Regularización e incentivos para el universo pyme
La reforma laboral busca perforar el elevado índice de informalidad que arrastra el mercado interno mediante un esquema de facilidades fiscales atractivas y la supresión definitiva de trabas administrativas que habían quedado obsoletas ante el avance tecnológico. El núcleo de este beneficio se asienta en el blanqueo de personal, un mecanismo por el cual la reglamentación activa un régimen de promoción del empleo registrado orientado específicamente a las pymes, otorgando la condonación parcial de deudas previas acumuladas por la falta de aportes y contribuciones patronales a los subsistemas de la Seguridad Social.
Este alivio fiscal ataca de forma directa la reducción de la informalidad en un mercado laboral severamente distorsionado. «Es un incentivo indispensable si consideramos que actualmente más del 40% del empleo en la Argentina no está registrado. Se busca promover el blanqueo a partir de ventajas tributarias reales y palpables para la pequeña empresa, que muchas veces no formaliza a sus trabajadores por el temor latente a la asfixia impositiva o a la litigiosidad posterior», apuntó Raúl Lacaze, convalidando el giro hacia una política de estímulos positivos.
Por último, la modernización normativa decreta el fin del libro de sueldos físico, eliminando por completo la arcaica obligación legal de rubricar, encuadernar y acopiar el histórico libro de sueldos en papel, un proceso que generaba costos innecesarios y demoras regulatorias.

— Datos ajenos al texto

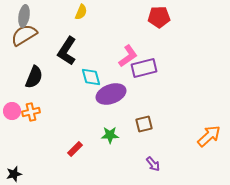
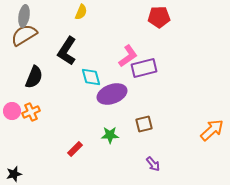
purple ellipse: moved 1 px right
orange cross: rotated 12 degrees counterclockwise
orange arrow: moved 3 px right, 6 px up
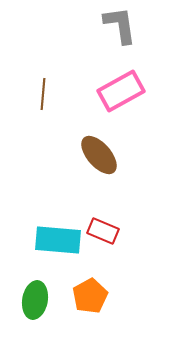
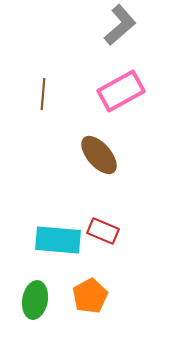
gray L-shape: rotated 57 degrees clockwise
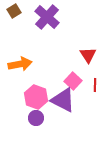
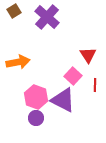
orange arrow: moved 2 px left, 2 px up
pink square: moved 5 px up
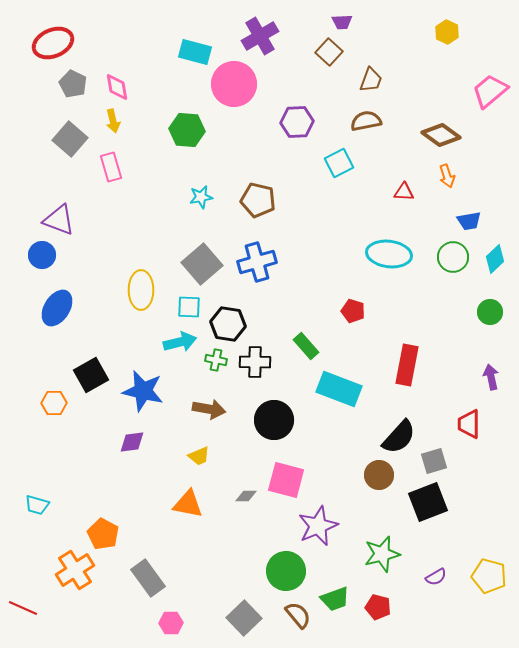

A partir de esta reglamentación, la totalidad de la documentación laboral se centraliza y digitaliza a través de las plataformas informáticas del ARCA (Agencia de Recaudación y Control Aduanero), simplificando la gestión de altas, bajas y modificaciones en tiempo real. De este modo, el apartado concluye que la flexibilización burocrática y el perdón fiscal configuran un nuevo punto de partida para que el universo pyme logre operar dentro de la legalidad, transformando los costos de fricción administrativa en recursos disponibles para la inversión productiva.
Reglas de juego claras para un mercado laboral digitalizado
Para el experto en recursos humanos, el éxito de la reforma dependerá de la capacidad de los actores sociales para despojarse de sesgos ideológicos y asimilar las dinámicas de la tecnología. «Todo intento por buscar caminos que formalicen el trabajo y otorguen incentivos para revisar convenios laborales es sumamente valioso. Disponemos de marcos regulatorios que provienen del año 1975; si bien tuvieron modificaciones menores, la modalidad y la naturaleza del trabajo han cambiado de forma drástica en el siglo XXI. Es fundamental que esta ley impulse un diálogo genuino basado en el sentido común y la apertura mental. El avance de la digitalización y la tecnología aplicada a la gestión de personal transformó los hábitos de los trabajadores, y muchas de esas prácticas cotidianas no tenían ningún tipo de sustento ni respaldo en la vieja Ley de Contratos de Trabajo», fundamentó.
«Esta modernización le otorga previsibilidad y reglas de juego claras a los empleadores que tienen la buena voluntad de invertir capital en el país. No creo que esta ley sea la solución mágica para todo, pero representa un paso adelante indispensable. El resultado final dependerá de cómo los seres humanos nos adaptemos a estas nuevas pautas y de la capacidad de las partes para deponer sesgos en las mesas de negociación», cerró.